== Exercise input ==

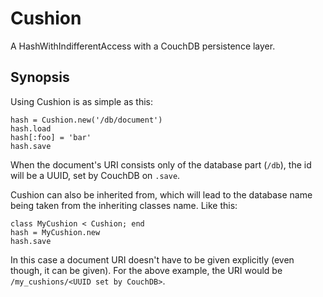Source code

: # Cushion

A HashWithIndifferentAccess with a CouchDB persistence layer.

## Synopsis

Using Cushion is as simple as this:

    hash = Cushion.new('/db/document')
    hash.load
    hash[:foo] = 'bar'
    hash.save

When the document's URI consists only of the database part (`/db`), the id will be a UUID, set by CouchDB on `.save`.

Cushion can also be inherited from, which will lead to the database name being taken from the inheriting classes name. Like this:

    class MyCushion < Cushion; end
    hash = MyCushion.new
    hash.save

In this case a document URI doesn't have to be given explicitly (even though, it can be given). For the above example, the URI would be `/my_cushions/<UUID set by CouchDB>`.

===

:: Activity ::
Repeat the lines above exactly, and keep every picture out.

:: Problem solution ::
Source code

: # Cushion

A HashWithIndifferentAccess with a CouchDB persistence layer.

## Synopsis

Using Cushion is as simple as this:

    hash = Cushion.new('/db/document')
    hash.load
    hash[:foo] = 'bar'
    hash.save

When the document's URI consists only of the database part (`/db`), the id will be a UUID, set by CouchDB on `.save`.

Cushion can also be inherited from, which will lead to the database name being taken from the inheriting classes name. Like this:

    class MyCushion < Cushion; end
    hash = MyCushion.new
    hash.save

In this case a document URI doesn't have to be given explicitly (even though, it can be given). For the above example, the URI would be `/my_cushions/<UUID set by CouchDB>`.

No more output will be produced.